Serba-serbi Imunisasi Influenza yang Penting Diketahui
·waktu baca 2 menit

Imunisasi influenza merupakan 1 dari 15 imunisasi yang diwajibkan oleh Ikatan Dokter Anak Indonesia (IDAI) untuk diberikan pada bayi. Imunisasi ini bisa didapatkan gratis di puskesmas dan posyandu.
Apa itu imunisasi influenza? Apa saja yang perlu diketahui orang tua tentang imunisasi tersebut? Yuk, simak penjelasannya berikut ini, Moms.
Informasi Seputar Imunisasi Influenza
Apa itu Imunisasi Influenza?
Mengutip laman Centers for Disease Control and Development (CDC), imunisasi influenza atau yang biasa disebut dengan vaksin flu adalah vaksin yang berfungsi untuk melindungi tubuh dari virus influenza yang menyebabkan flu.
Penyakit flu hampir selalu ada di musim apa pun. Jika tidak dicegah dengan imunisasi influenza, virus ini bisa menyebabkan berbagai komplikasi serius, seperti pneumonia, infeksi sinus, infeksi telinga, dan lain sebagainya.
Usia Berapa Anak Bisa Diberi Imunisasi Influenza?

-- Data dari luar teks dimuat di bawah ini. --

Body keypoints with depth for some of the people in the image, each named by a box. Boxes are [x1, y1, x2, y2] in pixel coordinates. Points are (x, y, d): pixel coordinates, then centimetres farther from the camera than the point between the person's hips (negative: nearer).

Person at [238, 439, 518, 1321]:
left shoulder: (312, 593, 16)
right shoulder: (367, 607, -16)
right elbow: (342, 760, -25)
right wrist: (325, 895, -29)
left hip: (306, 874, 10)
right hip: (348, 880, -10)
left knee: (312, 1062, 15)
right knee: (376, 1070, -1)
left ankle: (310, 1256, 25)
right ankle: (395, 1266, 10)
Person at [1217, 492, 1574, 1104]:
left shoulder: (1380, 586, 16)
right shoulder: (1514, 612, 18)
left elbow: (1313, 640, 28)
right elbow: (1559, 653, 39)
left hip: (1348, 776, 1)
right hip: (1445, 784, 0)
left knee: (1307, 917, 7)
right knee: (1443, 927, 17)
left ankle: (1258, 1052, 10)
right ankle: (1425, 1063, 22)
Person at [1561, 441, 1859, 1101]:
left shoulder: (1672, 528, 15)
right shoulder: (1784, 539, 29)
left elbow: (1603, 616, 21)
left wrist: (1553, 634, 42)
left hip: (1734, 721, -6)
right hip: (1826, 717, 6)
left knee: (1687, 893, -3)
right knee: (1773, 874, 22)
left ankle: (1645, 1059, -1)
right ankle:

Mengutip laman IDAI, imunisasi influenza dapat diberikan pada anak mulai usia 6 bulan. Aturan dosisnya pun disesuaikan dengan usia anak.
Untuk bayi usia 6 – 35 bulan, dosis yang diberikan adalah 0,25 ml.
Untuk anak usia di atas 3 tahun, dosis yang diberikan adalah 0,5 ml
Untuk anak usia di bawah 8 tahun yang pertama kali mendapat imunisasi ini, bisa diberi dua kali dosis dengan jarak antara dosis pertama dan dosis kedua 4 – 6 minggu.
Untuk anak di atas 8 tahun, cukup diberi 1 kali dosis saja.
Siapa yang Tidak Boleh Mendapat Imunisasi Influenza?
Berdasarkan informasi dari CDC, ada beberapa kelompok orang yang tidak boleh mendapat imunisasi influnenza. Siapa saja mereka?
Bayi di bawah 6 bulan
Anak dengan alergi yang terkandung dalam vaksin influenza. Salah satu alergi yang perlu diperhatikan adalah alergi telur karena ada jenis vaksin influenza yang mengandung protein telur.
Anak yang merasakan reaksi alergi setelah mendapat imunisasi dosis sebelumnya.
Efek Samping Imunisasi Influenza
Imunisasi influenza memiliki efek samping yang berbeda antara satu anak dengan anak lain. Namun, umumnya efek samping tersebut bersifat ringan dan akan hilang dengan sendirinya. Beberapa efek sampingnya yaitu bengkak di bekas suntikan, pilek, sakit tenggorokan, muntah, nyeri, hingga demam.
Jika anak merasakan efek samping tersebut, Anda bisa memberikan obat anti nyeri sesuai anjuran dari dokter. Selain itu, kompres bekas suntikan dengan kain hangat untuk mencegah bengkak di area tersebut.